As my friends know, my The Wife™ and myself were not born in Portland. She was born in Ohio but has been living in Oregon since she was 6 months old, though I am a native-born Oregonian, I was born in Silverton (which didn't count for much when I was a kid but seems to matter more and more as the years pass, but that's a digression and will cost me). And my wife is as Oregonian as any native born, and more fond of Portland than I am.

All these thoughts came back to me as I looked over these pictures at Broughton Beach which, as any local knows, is this wonderful broad sand riverbank along the Columbia River on the northern edge (where else?) of the city, by the western end of Portland International Airport. And that northern-edgeness brought on another thought, about the Columbia River itself.

 While Portland is famous for being a Columbia River town, it isn't, not really. It's a Willamette River town. and for all its stature amongst North America's rivers, and despite the notability that it's the biggest North American river to flow into the Pacific, And that it was the main street of the people of the Chinuk Wawa, it's not exactly the Main Street of the Pacific Northwest, when it comes to where people live. The biggest single city along the Columbia is Portland and, as I said earlier, it actually fonts the Willamette.

Other drainages, the Missouri, the Mississippi, the Ohio, all have remarkable famous cities that front on to them. Not the Columbia, which is an awesome river … but it belongs to small-town Cascadia. Maybe it's the geography, after all, before the dams were built the lower Columbia was much more well known as a river you had to portage rather than sail down (and eventually led to a cutoff that went south, around Mount Hood, and completely away from the river), and the truly clement and fertile weather that the white man came to enjoy were along the Willamette anyway.

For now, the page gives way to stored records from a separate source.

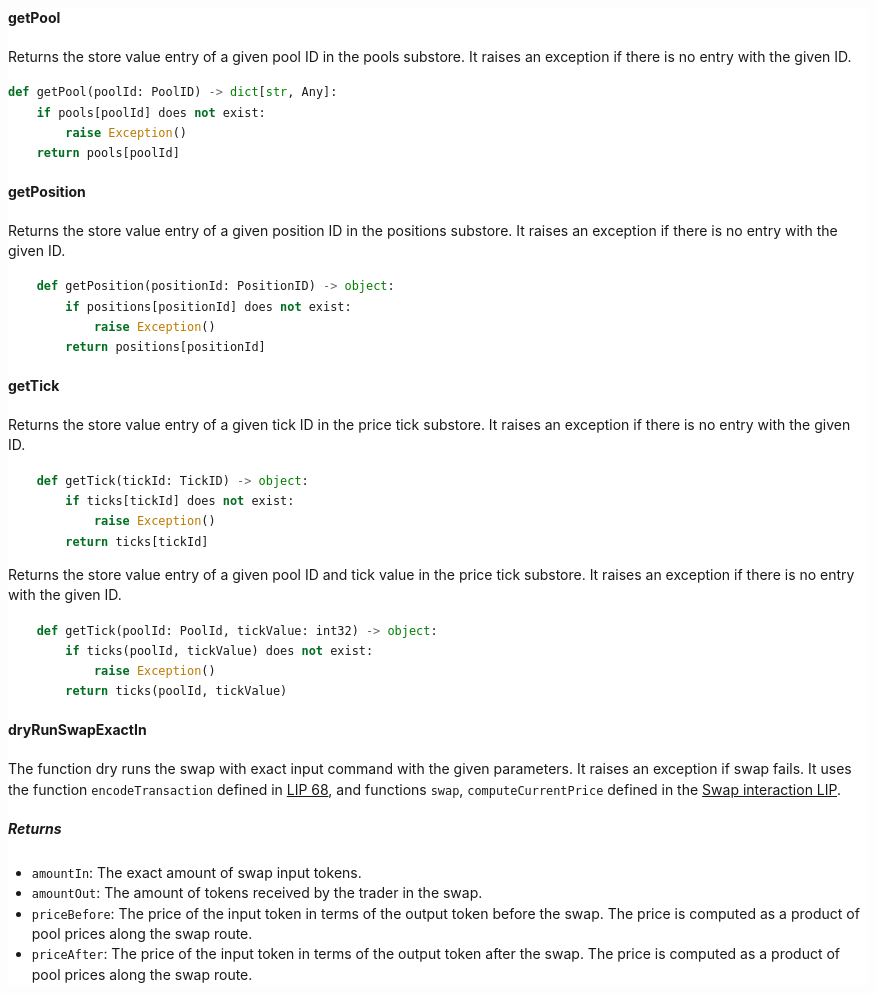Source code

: #### getPool

Returns the store value entry of a given pool ID in the pools substore. It raises an exception if there is no entry with the given ID.

```python
def getPool(poolId: PoolID) -> dict[str, Any]:
    if pools[poolId] does not exist:
        raise Exception()
    return pools[poolId]
```

#### getPosition

Returns the store value entry of a given position ID in the positions substore. It raises an exception if there is no entry with the given ID.

```python
    def getPosition(positionId: PositionID) -> object:
        if positions[positionId] does not exist:
            raise Exception()
        return positions[positionId]
```

#### getTick

Returns the store value entry of a given tick ID in the price tick substore. It raises an exception if there is no entry with the given ID.

```python
    def getTick(tickId: TickID) -> object:
        if ticks[tickId] does not exist:
            raise Exception()
        return ticks[tickId]
```

Returns the store value entry of a given pool ID and tick value in the price tick substore. It raises an exception if there is no entry with the given ID.

```python
    def getTick(poolId: PoolId, tickValue: int32) -> object:
        if ticks(poolId, tickValue) does not exist:
            raise Exception()
        return ticks(poolId, tickValue)
```

#### dryRunSwapExactIn

The function dry runs the swap with exact input command with the given parameters. It raises an exception if swap fails. It uses the function `encodeTransaction` defined in [LIP 68][newTrsSchema], and functions `swap`, `computeCurrentPrice` defined in the [Swap interaction LIP][swapLIP].

##### Returns

- `amountIn`: The exact amount of swap input tokens.
- `amountOut`: The amount of tokens received by the trader in the swap.
- `priceBefore`: The price of the input token in terms of the output token before the swap. The price is computed as a product of pool prices along the swap route.
- `priceAfter`: The price of the input token in terms of the output token after the swap. The price is computed as a product of pool prices along the swap route.


[swapLIP]: https://github.com/LiskHQ/lips-staging/blob/main/proposals/lip-swap_Interaction.md
[tokenLIP]: https://github.com/LiskHQ/lips/blob/main/proposals/lip-0051.md
[uniswapv3whitepaper]: https://uniswap.org/whitepaper-v3.pdf
[Q_wiki]: https://en.wikipedia.org/wiki/Q_(number_format)
[q6496Uniswap]: https://docs.uniswap.org/sdk/guides/fetching-prices#understanding-sqrtprice
[tokenidLIP]: https://github.com/LiskHQ/lips/blob/main/proposals/lip-0051.md#token-identification
[getSqrtRatioAtTick]: https://github.com/Uniswap/v3-core/blob/c05a0e2c8c08c460fb4d05cfdda30b3ad8deeaac/contracts/libraries/TickMath.sol#L23
[getSqrtRatioAtTickTypescript]: https://github.com/Uniswap/v3-sdk/blob/52fa487363e6ffa0dd96b554c0e2448f257dd69f/src/utils/tickMath.ts#L41
[getTickAtSqrtRatio]: https://github.com/Uniswap/v3-core/blob/c05a0e2c8c08c460fb4d05cfdda30b3ad8deeaac/contracts/libraries/TickMath.sol#L61
[getTickAtSqrtRatioTypescript]: https://github.com/Uniswap/v3-sdk/blob/52fa487363e6ffa0dd96b554c0e2448f257dd69f/src/utils/tickMath.ts#L82
[getAmount0Delta]: https://github.com/Uniswap/v3-core/blob/c05a0e2c8c08c460fb4d05cfdda30b3ad8deeaac/contracts/libraries/SqrtPriceMath.sol#L153
[getAmount0DeltaTypescript]: https://github.com/Uniswap/v3-sdk/blob/52fa487363e6ffa0dd96b554c0e2448f257dd69f/src/utils/sqrtPriceMath.ts#L25
[getAmount1Delta]: https://github.com/Uniswap/v3-core/blob/c05a0e2c8c08c460fb4d05cfdda30b3ad8deeaac/contracts/libraries/SqrtPriceMath.sol#L182
[getAmount1DeltaTypescript]: https://github.com/Uniswap/v3-sdk/blob/52fa487363e6ffa0dd96b554c0e2448f257dd69f/src/utils/sqrtPriceMath.ts#L38
[getNextSqrtPriceFromAmount1RoundingDown]: https://github.com/Uniswap/v3-core/blob/c05a0e2c8c08c460fb4d05cfdda30b3ad8deeaac/contracts/libraries/SqrtPriceMath.sol#L68
[getNextSqrtPriceFromAmount1RoundingDownTypescrypt]: https://github.com/Uniswap/v3-sdk/blob/52fa487363e6ffa0dd96b554c0e2448f257dd69f/src/utils/sqrtPriceMath.ts#L100
[getNextSqrtPriceFromAmount0RoundingUp]: https://github.com/Uniswap/v3-core/blob/c05a0e2c8c08c460fb4d05cfdda30b3ad8deeaac/contracts/libraries/SqrtPriceMath.sol#L28
[getNextSqrtPriceFromAmount0RoundingUpTypescript]: https://github.com/Uniswap/v3-sdk/blob/52fa487363e6ffa0dd96b554c0e2448f257dd69f/src/utils/sqrtPriceMath.ts#L71
[LIP60]: https://github.com/LiskHQ/lips/blob/main/proposals/lip-0060.md
[newTrsSchema]: https://github.com/LiskHQ/lips/blob/main/proposals/lip-0068.md
[UniswapV3Fees]: https://docs.uniswap.org/protocol/concepts/V3-overview/fees
[UniswapV3Ticks]: https://github.com/Uniswap/v3-core/blob/main/contracts/UniswapV3Factory.sol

I don't think it's a good or bad thing; just a thing, an interesting thing. To the Willamette belongs Cascadia's cities and population - to the Columbia belong the small places, the wide open vistas. The outback.

It simply is.

Another thing a child of the banal Mid-Willamette valley never gets used to are the big boats. During this afternoon, a Tidewater barge sought its way up river. It entranced both of us for a long long time. You just don't see this growing up around Salem, which lost any interesting river traffic when what amounted to Oregon's steamboat era ended. The Willamette at Salem is an adorable thing in comparison to the Columbia (or even the Willamette at Portland), the rivers here in the metro area are this muscular, working thing, always busy.

How will you keep 'em down on the farm?

And a sunset is a sunset is a sunset.

 But a sunset on the river like this …

… is a special thing, and makes me glad I'm here.